• Exercise details
Select every line containing the word "pixel" from the material, and copy those lines.

• Records supplied
Start of Block
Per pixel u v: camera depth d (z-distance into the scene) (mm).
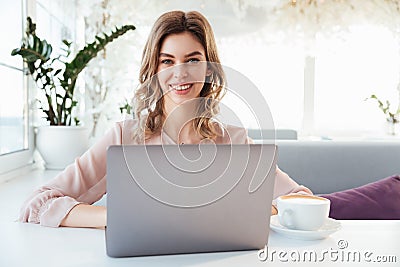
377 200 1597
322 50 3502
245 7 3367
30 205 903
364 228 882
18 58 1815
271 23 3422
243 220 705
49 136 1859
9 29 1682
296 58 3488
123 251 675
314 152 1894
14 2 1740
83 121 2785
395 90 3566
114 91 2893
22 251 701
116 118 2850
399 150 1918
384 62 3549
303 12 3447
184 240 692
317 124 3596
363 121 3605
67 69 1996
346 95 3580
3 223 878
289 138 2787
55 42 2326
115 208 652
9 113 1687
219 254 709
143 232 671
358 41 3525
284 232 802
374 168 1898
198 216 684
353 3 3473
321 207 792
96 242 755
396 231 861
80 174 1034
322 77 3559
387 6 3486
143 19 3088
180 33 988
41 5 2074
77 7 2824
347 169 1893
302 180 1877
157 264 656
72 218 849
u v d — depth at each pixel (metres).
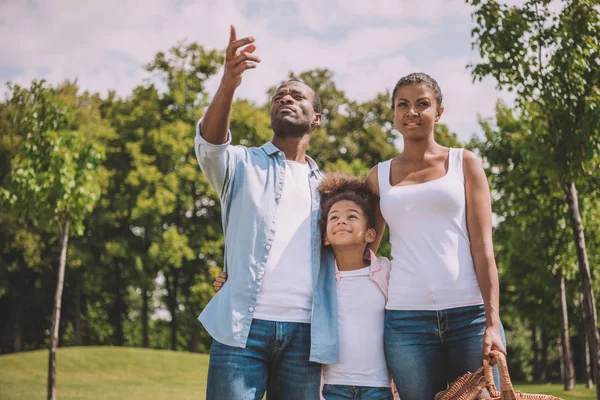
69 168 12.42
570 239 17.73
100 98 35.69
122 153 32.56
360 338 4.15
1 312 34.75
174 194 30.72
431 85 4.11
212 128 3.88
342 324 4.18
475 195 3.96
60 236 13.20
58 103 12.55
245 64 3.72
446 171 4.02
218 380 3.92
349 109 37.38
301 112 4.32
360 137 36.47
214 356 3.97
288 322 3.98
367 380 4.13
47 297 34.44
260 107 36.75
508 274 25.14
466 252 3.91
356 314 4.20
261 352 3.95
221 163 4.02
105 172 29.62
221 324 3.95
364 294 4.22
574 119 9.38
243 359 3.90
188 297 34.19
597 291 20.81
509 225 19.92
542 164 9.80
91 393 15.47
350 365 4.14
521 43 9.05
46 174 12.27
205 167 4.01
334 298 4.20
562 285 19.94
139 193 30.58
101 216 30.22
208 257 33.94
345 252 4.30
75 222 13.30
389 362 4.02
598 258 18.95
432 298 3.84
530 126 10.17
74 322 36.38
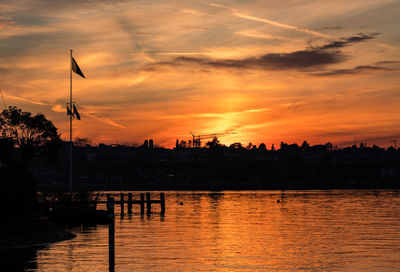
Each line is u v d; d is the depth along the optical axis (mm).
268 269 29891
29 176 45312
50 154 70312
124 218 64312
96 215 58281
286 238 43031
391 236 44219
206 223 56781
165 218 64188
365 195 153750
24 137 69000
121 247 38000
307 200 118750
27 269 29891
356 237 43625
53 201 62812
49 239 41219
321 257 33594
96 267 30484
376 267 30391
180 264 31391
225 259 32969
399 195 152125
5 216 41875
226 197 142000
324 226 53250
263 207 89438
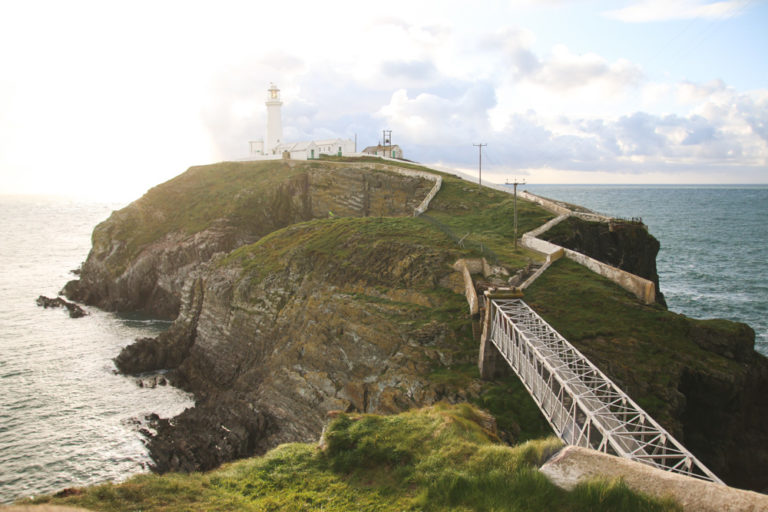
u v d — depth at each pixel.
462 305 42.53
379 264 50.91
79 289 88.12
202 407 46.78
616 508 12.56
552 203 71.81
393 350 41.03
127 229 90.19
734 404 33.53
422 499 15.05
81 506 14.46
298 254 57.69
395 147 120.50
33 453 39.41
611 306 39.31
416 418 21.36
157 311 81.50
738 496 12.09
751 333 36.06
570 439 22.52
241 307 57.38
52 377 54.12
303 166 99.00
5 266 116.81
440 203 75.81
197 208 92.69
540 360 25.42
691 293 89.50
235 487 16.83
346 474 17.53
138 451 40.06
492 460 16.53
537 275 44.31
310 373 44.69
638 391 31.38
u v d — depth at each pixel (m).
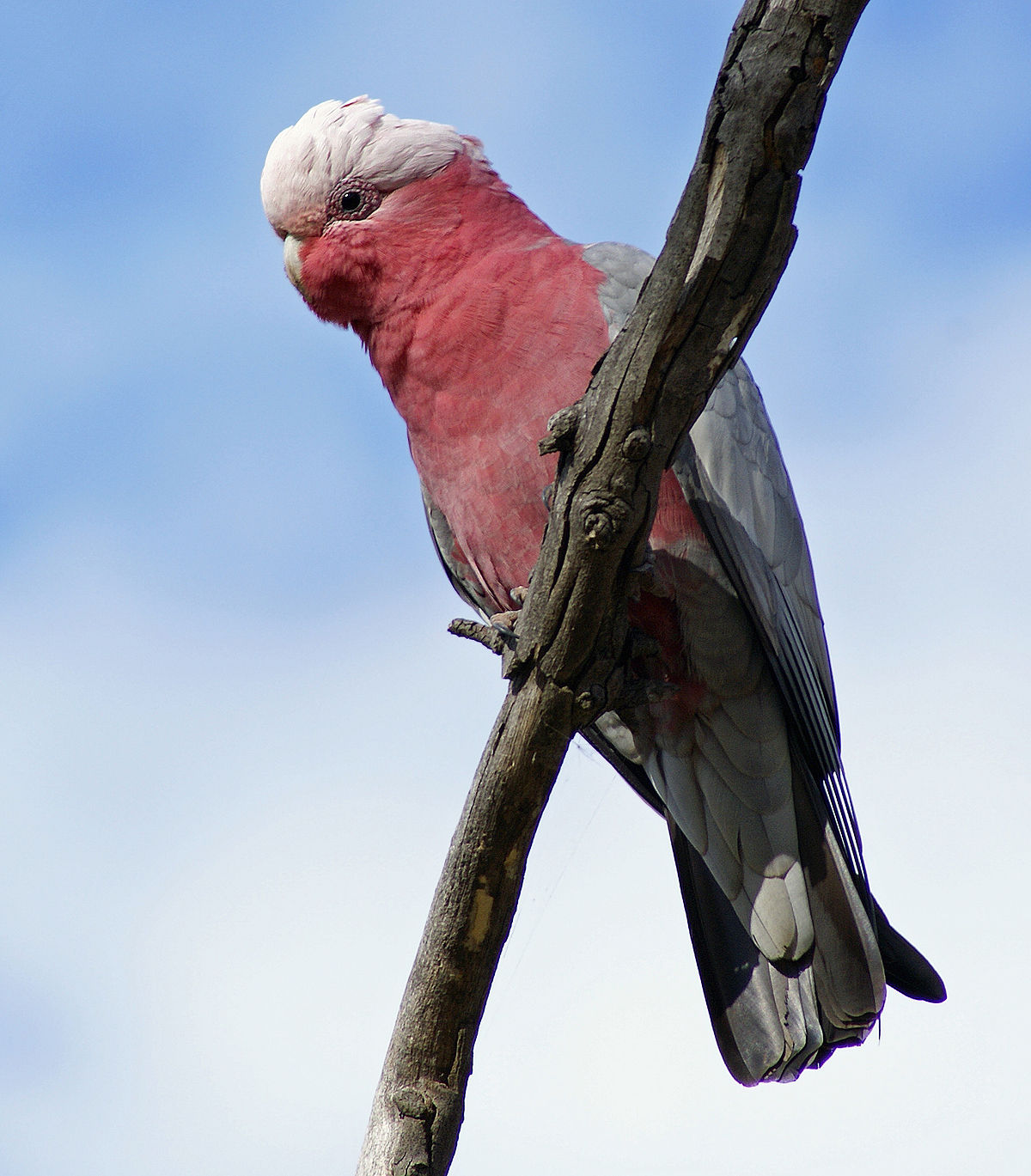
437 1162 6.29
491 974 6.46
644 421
End of Block
• Output for this task
Per pixel u v: camera depth d (z-distance into the scene) (mm).
u v d — depth at each pixel (metres).
u v d — depth at each pixel.
u v d — depth at each pixel (m).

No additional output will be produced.